Ne yazık ki bu felaketler yaşanır, bir müddet medyada sebepleri tartışılır sonra unutulur gider. Önce hükümet yetkilileri enkazın başına gelir ve “suçlular cezasız kalmayacak, bu işin üstünü kapatmayacağız” gibi daha bir sürü beylik laf eder sonra da kendilerini lüks bir restorana atar ve masayı donattırarak “aksırıncaya tıksırıncaya kadar yer” ardından makam arabalarına biner korumaların aracından ara ara çıkan siren sesleriyle kalabalık trafikte kaybolur giderler.
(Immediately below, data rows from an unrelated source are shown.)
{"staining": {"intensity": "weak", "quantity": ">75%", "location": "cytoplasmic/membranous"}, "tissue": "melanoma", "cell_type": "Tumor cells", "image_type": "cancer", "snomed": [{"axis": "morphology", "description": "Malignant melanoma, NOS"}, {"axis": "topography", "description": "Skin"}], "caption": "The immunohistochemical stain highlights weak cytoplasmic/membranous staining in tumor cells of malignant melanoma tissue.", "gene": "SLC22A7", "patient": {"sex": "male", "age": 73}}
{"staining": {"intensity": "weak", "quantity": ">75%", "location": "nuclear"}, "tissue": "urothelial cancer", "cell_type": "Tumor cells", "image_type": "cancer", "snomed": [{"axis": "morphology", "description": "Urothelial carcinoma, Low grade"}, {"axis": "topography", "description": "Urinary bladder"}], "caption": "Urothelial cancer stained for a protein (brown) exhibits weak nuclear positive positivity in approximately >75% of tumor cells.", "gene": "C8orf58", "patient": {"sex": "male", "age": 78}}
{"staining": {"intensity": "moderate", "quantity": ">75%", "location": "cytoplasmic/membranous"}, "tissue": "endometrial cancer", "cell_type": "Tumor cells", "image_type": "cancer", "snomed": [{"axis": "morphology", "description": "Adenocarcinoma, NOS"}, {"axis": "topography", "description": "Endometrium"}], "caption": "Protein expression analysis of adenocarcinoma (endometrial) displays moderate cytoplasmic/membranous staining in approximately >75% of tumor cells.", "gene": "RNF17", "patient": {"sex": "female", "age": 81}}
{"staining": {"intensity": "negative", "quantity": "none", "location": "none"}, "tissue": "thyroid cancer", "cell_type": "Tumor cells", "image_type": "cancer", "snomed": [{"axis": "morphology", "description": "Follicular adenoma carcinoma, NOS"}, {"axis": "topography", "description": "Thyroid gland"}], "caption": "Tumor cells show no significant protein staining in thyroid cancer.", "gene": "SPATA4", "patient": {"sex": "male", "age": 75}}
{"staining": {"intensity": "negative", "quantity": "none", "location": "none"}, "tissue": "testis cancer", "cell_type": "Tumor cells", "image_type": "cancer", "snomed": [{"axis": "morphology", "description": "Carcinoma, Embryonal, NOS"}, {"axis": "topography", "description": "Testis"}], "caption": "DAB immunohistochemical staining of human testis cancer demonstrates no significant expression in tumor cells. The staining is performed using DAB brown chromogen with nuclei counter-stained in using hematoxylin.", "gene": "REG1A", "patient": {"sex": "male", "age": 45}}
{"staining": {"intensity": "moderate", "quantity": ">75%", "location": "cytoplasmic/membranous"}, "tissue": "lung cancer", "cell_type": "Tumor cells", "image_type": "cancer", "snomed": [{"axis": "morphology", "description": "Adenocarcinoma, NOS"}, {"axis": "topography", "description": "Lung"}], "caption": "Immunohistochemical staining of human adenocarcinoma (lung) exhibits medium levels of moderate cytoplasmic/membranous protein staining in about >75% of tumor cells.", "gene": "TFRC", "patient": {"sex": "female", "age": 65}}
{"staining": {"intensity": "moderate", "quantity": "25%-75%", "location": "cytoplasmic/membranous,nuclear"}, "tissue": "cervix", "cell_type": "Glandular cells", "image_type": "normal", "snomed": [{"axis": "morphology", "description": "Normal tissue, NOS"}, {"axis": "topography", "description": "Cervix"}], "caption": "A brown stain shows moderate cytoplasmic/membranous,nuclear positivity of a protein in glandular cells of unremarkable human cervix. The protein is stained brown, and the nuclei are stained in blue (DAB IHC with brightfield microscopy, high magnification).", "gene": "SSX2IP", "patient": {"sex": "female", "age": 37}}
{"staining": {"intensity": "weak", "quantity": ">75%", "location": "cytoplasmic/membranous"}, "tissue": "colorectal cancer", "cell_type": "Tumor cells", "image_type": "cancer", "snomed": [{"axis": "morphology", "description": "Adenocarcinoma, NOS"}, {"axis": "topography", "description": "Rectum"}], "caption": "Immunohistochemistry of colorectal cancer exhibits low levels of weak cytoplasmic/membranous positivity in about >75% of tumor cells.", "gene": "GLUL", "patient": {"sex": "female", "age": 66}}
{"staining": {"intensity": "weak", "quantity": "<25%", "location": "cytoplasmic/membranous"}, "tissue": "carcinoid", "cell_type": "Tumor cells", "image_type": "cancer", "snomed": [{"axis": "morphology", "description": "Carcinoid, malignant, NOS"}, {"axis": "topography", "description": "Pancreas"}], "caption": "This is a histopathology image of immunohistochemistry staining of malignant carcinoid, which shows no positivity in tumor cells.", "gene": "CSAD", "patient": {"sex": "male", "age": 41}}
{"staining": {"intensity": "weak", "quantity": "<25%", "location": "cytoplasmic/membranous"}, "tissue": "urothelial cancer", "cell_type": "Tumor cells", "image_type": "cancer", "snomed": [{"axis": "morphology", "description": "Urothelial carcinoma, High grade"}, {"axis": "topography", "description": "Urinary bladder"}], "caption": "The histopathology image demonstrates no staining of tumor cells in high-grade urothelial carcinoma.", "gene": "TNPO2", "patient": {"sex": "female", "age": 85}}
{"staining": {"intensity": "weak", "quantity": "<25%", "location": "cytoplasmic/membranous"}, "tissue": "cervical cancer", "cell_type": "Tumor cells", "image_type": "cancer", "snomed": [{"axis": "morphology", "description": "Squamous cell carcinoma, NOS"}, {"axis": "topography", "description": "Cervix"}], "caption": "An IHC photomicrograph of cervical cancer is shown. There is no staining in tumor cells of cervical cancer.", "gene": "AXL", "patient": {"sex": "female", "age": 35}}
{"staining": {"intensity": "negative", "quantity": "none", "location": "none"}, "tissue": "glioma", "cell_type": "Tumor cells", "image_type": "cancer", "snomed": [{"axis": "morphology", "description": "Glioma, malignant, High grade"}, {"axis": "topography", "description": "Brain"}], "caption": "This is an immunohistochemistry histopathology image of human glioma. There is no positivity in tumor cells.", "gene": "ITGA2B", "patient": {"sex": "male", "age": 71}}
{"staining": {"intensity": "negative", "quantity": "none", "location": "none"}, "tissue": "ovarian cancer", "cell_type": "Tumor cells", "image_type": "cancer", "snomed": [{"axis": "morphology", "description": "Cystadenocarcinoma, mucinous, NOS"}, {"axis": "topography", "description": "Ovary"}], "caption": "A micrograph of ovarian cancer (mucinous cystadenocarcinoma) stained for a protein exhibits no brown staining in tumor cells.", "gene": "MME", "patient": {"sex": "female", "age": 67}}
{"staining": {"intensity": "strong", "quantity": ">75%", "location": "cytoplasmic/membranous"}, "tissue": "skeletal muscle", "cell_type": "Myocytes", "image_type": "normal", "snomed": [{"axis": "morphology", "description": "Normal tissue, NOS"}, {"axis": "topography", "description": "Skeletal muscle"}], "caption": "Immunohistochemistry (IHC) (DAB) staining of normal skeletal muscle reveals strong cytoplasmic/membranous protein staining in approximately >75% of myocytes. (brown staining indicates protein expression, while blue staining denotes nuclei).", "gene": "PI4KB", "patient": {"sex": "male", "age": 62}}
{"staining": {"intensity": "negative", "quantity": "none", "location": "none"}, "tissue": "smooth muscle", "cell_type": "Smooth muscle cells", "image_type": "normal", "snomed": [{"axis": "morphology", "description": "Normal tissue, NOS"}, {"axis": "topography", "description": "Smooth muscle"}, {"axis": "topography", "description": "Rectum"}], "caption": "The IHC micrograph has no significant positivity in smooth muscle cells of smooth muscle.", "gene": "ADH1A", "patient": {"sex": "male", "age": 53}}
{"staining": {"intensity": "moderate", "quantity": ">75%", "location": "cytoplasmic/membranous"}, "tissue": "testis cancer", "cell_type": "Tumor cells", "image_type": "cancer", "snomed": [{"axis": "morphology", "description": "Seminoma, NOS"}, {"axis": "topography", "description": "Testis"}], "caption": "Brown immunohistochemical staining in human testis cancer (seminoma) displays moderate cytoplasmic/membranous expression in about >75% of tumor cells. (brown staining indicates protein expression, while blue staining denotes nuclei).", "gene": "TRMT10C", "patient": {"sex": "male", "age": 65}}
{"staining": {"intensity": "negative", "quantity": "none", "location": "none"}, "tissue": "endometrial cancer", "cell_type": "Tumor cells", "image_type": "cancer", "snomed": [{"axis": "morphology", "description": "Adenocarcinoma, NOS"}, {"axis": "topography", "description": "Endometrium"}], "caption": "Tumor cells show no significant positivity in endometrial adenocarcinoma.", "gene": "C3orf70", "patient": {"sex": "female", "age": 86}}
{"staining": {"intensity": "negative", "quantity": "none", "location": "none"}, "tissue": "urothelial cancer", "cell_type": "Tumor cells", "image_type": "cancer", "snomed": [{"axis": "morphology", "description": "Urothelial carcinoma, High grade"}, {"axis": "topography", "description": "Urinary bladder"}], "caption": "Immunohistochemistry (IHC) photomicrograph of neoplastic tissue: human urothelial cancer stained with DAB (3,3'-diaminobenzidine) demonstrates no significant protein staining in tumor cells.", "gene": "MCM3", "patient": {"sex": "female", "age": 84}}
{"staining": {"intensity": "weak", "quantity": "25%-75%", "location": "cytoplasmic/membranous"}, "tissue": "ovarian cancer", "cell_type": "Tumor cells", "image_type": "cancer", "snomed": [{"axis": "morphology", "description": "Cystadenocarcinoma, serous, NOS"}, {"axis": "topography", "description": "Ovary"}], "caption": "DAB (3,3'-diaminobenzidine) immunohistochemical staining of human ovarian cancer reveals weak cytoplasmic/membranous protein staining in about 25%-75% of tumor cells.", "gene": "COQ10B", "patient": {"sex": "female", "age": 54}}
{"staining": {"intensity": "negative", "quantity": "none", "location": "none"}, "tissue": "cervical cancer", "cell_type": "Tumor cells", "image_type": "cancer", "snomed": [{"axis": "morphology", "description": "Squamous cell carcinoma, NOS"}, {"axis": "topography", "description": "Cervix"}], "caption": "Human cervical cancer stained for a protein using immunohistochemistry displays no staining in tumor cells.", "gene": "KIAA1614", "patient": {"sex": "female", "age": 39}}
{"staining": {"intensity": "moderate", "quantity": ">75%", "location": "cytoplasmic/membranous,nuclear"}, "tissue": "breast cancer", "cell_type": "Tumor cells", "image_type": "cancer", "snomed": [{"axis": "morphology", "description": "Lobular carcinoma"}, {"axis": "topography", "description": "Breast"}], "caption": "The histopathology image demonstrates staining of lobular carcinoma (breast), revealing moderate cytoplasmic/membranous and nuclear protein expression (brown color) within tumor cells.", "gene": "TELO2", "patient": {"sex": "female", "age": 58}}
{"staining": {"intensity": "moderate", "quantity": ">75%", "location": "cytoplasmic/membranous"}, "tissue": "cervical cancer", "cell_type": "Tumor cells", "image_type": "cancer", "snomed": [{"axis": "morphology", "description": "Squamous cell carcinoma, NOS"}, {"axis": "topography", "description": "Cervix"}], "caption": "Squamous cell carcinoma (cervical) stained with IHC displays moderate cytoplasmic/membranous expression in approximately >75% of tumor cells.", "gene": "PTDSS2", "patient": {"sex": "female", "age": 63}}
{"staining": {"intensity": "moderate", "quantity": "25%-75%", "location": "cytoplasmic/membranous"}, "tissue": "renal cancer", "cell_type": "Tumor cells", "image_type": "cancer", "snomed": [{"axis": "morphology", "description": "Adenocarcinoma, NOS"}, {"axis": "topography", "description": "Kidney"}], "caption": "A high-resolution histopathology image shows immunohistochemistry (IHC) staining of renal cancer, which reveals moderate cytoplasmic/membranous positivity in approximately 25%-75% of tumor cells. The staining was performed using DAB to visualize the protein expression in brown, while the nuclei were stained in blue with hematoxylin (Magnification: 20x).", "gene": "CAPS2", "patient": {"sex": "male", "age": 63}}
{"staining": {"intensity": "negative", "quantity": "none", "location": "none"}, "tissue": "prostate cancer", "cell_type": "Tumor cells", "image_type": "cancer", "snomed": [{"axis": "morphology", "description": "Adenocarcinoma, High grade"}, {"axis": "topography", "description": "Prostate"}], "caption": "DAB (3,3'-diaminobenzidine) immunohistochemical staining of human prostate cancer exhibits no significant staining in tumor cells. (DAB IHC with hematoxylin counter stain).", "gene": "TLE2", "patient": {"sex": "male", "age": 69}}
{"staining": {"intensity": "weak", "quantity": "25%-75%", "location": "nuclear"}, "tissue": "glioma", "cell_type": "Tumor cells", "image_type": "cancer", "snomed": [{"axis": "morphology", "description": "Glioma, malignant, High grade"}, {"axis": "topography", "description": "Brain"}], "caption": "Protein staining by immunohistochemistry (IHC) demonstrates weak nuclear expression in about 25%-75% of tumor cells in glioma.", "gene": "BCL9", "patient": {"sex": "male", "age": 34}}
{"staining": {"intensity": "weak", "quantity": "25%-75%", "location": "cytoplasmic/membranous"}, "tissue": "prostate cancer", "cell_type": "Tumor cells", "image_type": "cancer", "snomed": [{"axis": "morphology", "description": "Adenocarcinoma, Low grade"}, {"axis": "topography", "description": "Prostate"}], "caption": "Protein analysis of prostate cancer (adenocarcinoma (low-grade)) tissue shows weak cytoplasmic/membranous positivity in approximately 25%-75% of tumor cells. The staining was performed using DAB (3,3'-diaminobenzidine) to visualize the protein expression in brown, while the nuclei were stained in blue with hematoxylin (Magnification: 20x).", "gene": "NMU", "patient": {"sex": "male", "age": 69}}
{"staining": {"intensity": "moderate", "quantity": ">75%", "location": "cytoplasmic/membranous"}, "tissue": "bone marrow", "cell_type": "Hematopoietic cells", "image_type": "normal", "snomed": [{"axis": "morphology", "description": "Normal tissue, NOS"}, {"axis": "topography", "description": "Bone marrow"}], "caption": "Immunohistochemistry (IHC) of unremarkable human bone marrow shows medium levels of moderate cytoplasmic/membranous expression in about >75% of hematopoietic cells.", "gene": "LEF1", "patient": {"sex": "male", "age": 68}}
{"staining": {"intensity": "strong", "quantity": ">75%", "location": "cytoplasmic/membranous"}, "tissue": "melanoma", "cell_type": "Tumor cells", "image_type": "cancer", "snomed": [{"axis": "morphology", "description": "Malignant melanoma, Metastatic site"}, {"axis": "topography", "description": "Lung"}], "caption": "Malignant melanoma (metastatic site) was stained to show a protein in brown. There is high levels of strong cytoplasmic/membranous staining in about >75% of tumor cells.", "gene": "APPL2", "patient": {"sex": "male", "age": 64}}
Bir ara fırsat bulurlarsa muhalefet partisine çatar ve suçu yerel yönetime atarak işten kurtulmayı da denerler.

Sıra,  her daim kış uykusunda olan anlı şanlı üniversitelerimizdeki ilgili fakültelerin profesörlerine gelir. Onlar da felaket yaşandıktan sonra başlarlar kanal kanal gezmeye. Kanallar da çok büyük bir iş başarmış gibi profesörlere konuyla ilgili sözüm ona sorular yöneltirler. Onlar da  “efendim” ile başlayan ve kimsenin anlamadığı bir sürü teknik terim ve kavramla binanın nasıl çöktüğüne dair ahkâm kesmeye devam ederler. 

Yukarıda sözü edilen ülke kriterlerine uyan ülkeleri sıralayacak olursak Pakistan, Hindistan, Mısır, Afganistan, İran, birçok Afrika ülkesi ve Endonezya gibi ülkeler akla gelmez mi?  Bu ülkeler gelişmiş ülkeler mi? Çoğu gelişmemiş ya da az gelişmiş ülke. Peki bizim ülkemiz de bu kriterlere uymuyor mu? Uyuyor. O halde bizim ülkemiz de gelişmemiş veya az gelişmiş ülkeler grubunda yer almaz mı? Yer alır. Peki bütün bu görüntülerin sebebi ne? Rüşvet, vergi kaçırma, adam kayırma, işin ehlinde olmaması, başta belediyeler olmak üzere merkezi hükümetin yeterli denetim yapmaması değil mi?   

Gelişmiş ülkelerde bu görüntülere niye rastlamıyoruz? Çünkü o ülkelerde rüşvet, vergi kaçırma, adam kayırma, işin ehlinde olmaması, denetimsizlik neredeyse sıfır noktasında da ondan. İşin acı tarafı ülkemiz de dahil yukarıda saydığımız ülkeler büyük oranda Müslüman ülkeler.

Bu görüntülerin yaşanması istenmiyorsa gelişmiş ülkelerde olduğu gibi; ihmal, rüşvet, vergi kaçırma gibi eylemlerde bulunanlara en ağır cezaların verilmesi gerekir. Belediye başkanından, milletvekiline hatta hükümet yetkililerine kadar kim kusurluysa gözünün yaşına bakmadan gerekli cezalar verilmelidir. Aksi takdirde daha çok bina yıkılır, kazalar olur, daha çok gariban insanımızı bu felaketlerde kaybederiz. Üstelik ihmali veya kusuru olanın da yanına kar kalır.